**TRY IT**
What is needed is a faithful copy of all the entries, with no pictures in it.

--- INFORMATION SUPPLIED Enclosed Below ---

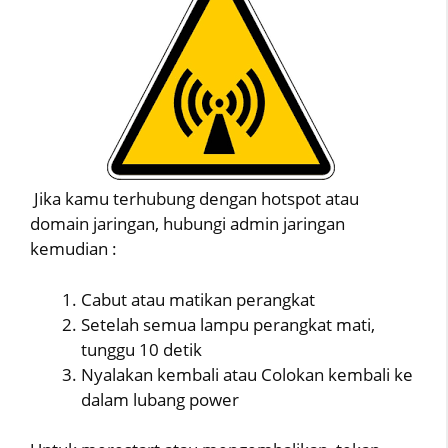
Jika kamu terhubung dengan hotspot atau
domain jaringan, hubungi admin jaringan
kemudian :
Cabut atau matikan perangkat
Setelah semua lampu perangkat mati,
tunggu 10 detik
Nyalakan kembali atau Colokan kembali ke
dalam lubang power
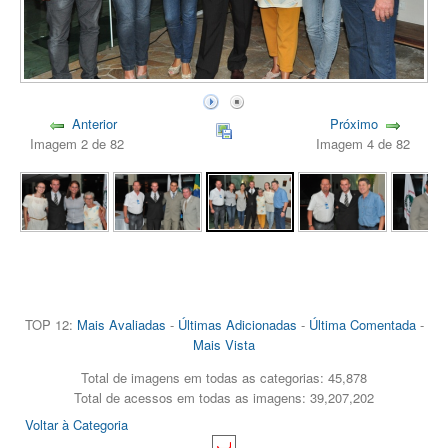
Anterior
Próximo
Imagem 2 de 82
Imagem 4 de 82
TOP 12:
Mais Avaliadas
-
Últimas Adicionadas
-
Última Comentada
-
Mais Vista
Total de imagens em todas as categorias: 45,878
Total de acessos em todas as imagens: 39,207,202
Voltar à Categoria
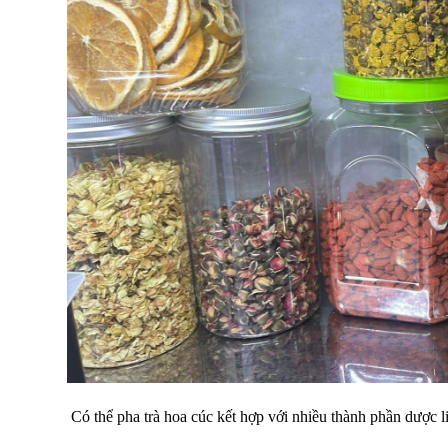
Có thể pha trà hoa cúc kết hợp với nhiều thành phần dược 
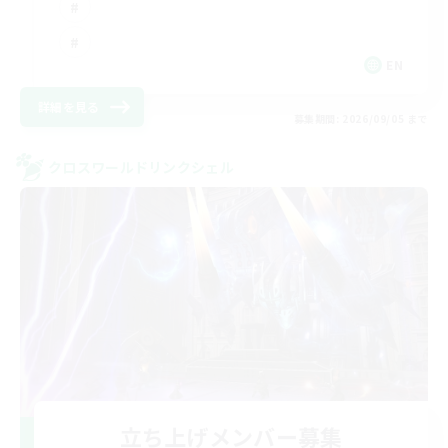
EN
詳細を見る
募集期間: 2026/09/05 まで
クロスワールドリンクシェル
立ち上げメンバー募集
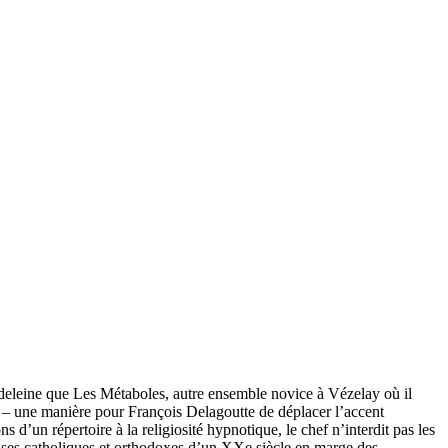
adeleine que Les Métaboles, autre ensemble novice à Vézelay où il
 – une manière pour François Delagoutte de déplacer l’accent
 d’un répertoire à la religiosité hypnotique, le chef n’interdit pas les
lises catholiques et orthodoxes d’un XXe siècle en marge des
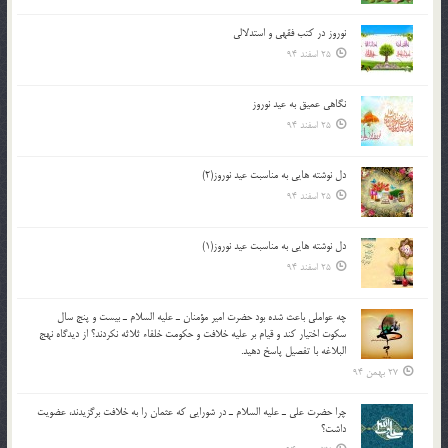
نوروز در كتب فقهى و استدلالى‏
25 اسفند 94
نگاهى عميق به عيد نوروز
25 اسفند 94
دل نوشته هایی به مناسبت عید نوروز(2)
25 اسفند 94
دل نوشته هایی به مناسبت عید نوروز(1)
25 اسفند 94
چه عواملي باعث شده بود حضرت امير مؤمنان ـ عليه السلام ـ بيست و پنج سال
سکوت اختيار کند و قيام بر عليه خلافت و حکومت خلفاء ثلاثه نکردند؟ از ديدگاه نهج
البلاغه با تفصيل پاسخ دهيد.
27 بهمن 94
چرا حضرت علي ـ عليه السلام ـ در شورايي كه عثمان را به خلافت برگزيدند، عضويت
داشت؟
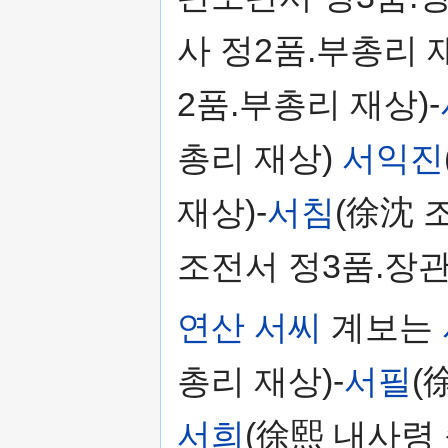
사 정2품.부총리 재
2품.부총리 재상)-
총리 재상)
서익진
재상)-
서침
(徐沈 
조전서 정3품.장관
연산 서씨
계보는
총리 재상)-
서필
(
서희
(徐熙 내사령 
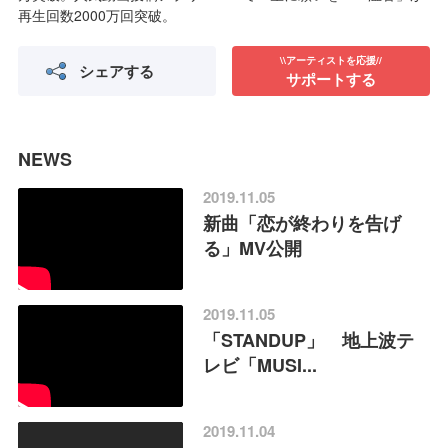
再生回数2000万回突破。
\\アーティストを応援//
シェアする
サポートする
NEWS
2019.11.05
新曲「恋が終わりを告げ
る」MV公開
2019.11.05
「STANDUP」 地上波テ
レビ「MUSI...
2019.11.04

--- End of Enclosed INFORMATION SUPPLIED ---

**ANSWER BOX**
Jika kamu terhubung dengan hotspot atau
domain jaringan, hubungi admin jaringan
kemudian :
Cabut atau matikan perangkat
Setelah semua lampu perangkat mati,
tunggu 10 detik
Nyalakan kembali atau Colokan kembali ke
dalam lubang power
Anterior
Próximo
Imagem 2 de 82
Imagem 4 de 82
TOP 12:
Mais Avaliadas
-
Últimas Adicionadas
-
Última Comentada
-
Mais Vista
Total de imagens em todas as categorias: 45,878
Total de acessos em todas as imagens: 39,207,202
Voltar à Categoria
Có thể pha trà hoa cúc kết hợp với nhiều thành phần dược 
EN
詳細を見る
募集期間: 2026/09/05 まで
クロスワールドリンクシェル
立ち上げメンバー募集
adeleine que Les Métaboles, autre ensemble novice à Vézelay où il
 – une manière pour François Delagoutte de déplacer l’accent
 d’un répertoire à la religiosité hypnotique, le chef n’interdit pas les
lises catholiques et orthodoxes d’un XXe siècle en marge des
نوروز در كتب فقهى و استدلالى‏
25 اسفند 94
نگاهى عميق به عيد نوروز
25 اسفند 94
دل نوشته هایی به مناسبت عید نوروز(2)
25 اسفند 94
دل نوشته هایی به مناسبت عید نوروز(1)
25 اسفند 94
چه عواملي باعث شده بود حضرت امير مؤمنان ـ عليه السلام ـ بيست و پنج سال
سکوت اختيار کند و قيام بر عليه خلافت و حکومت خلفاء ثلاثه نکردند؟ از ديدگاه نهج
البلاغه با تفصيل پاسخ دهيد.
27 بهمن 94
چرا حضرت علي ـ عليه السلام ـ در شورايي كه عثمان را به خلافت برگزيدند، عضويت
داشت؟
사 정2품.부총리 재
2품.부총리 재상)-
총리 재상)
서익진
재상)-
서침
(徐沈 
조전서 정3품.장관
연산 서씨
계보는
총리 재상)-
서필
(
서희
(徐熙 내사령 
再生回数2000万回突破。
\\アーティストを応援//
シェアする
サポートする
NEWS
2019.11.05
新曲「恋が終わりを告げ
る」MV公開
2019.11.05
「STANDUP」 地上波テ
レビ「MUSI...
2019.11.04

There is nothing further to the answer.